Assignment:
Strip out all images, then restate the data verbatim.
___ Material for the task ___
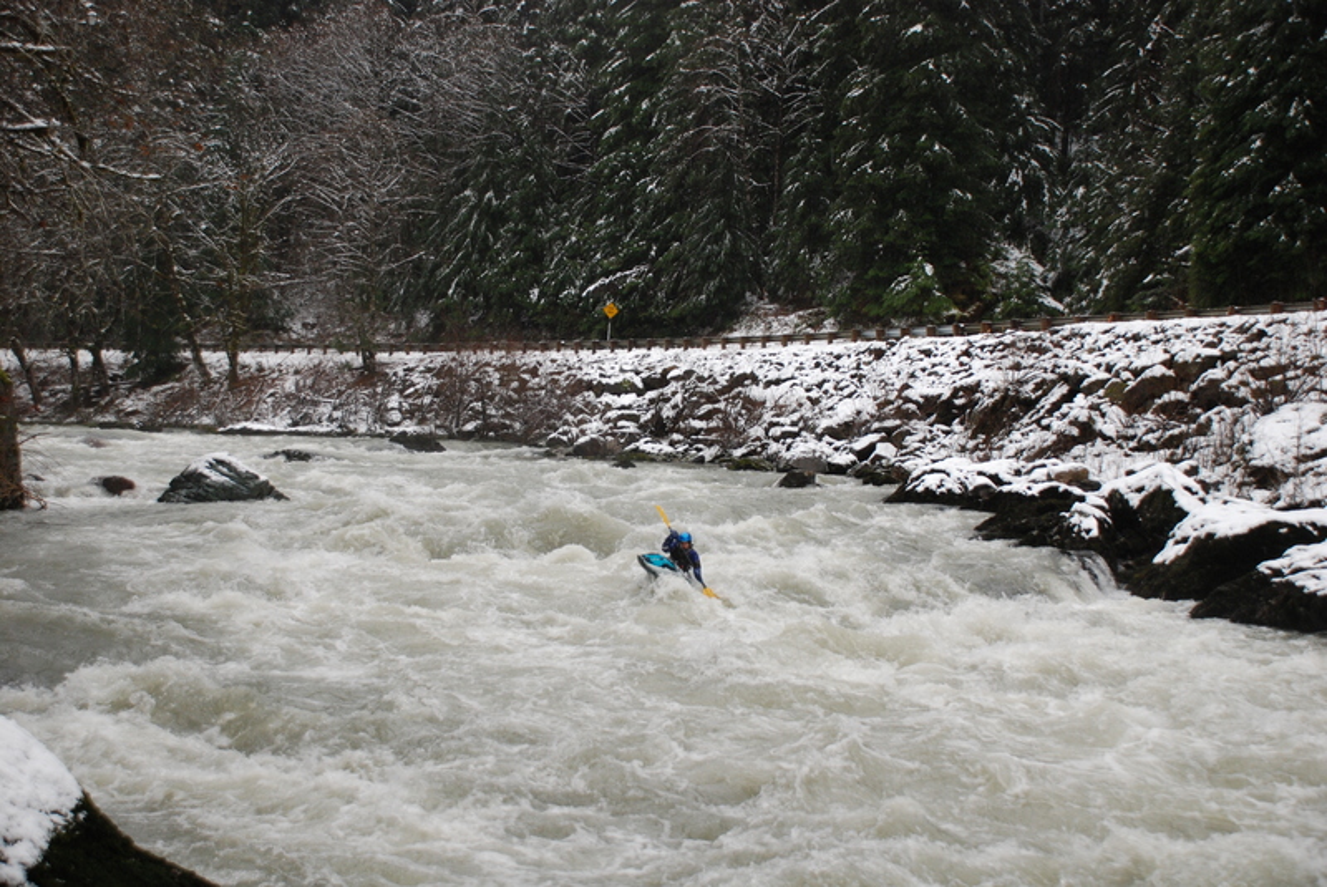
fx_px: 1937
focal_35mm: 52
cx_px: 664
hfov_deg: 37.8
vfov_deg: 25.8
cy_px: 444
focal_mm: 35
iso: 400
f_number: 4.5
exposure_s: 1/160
___
Response to the task:
fx_px: 1937
focal_35mm: 52
cx_px: 664
hfov_deg: 37.8
vfov_deg: 25.8
cy_px: 444
focal_mm: 35
iso: 400
f_number: 4.5
exposure_s: 1/160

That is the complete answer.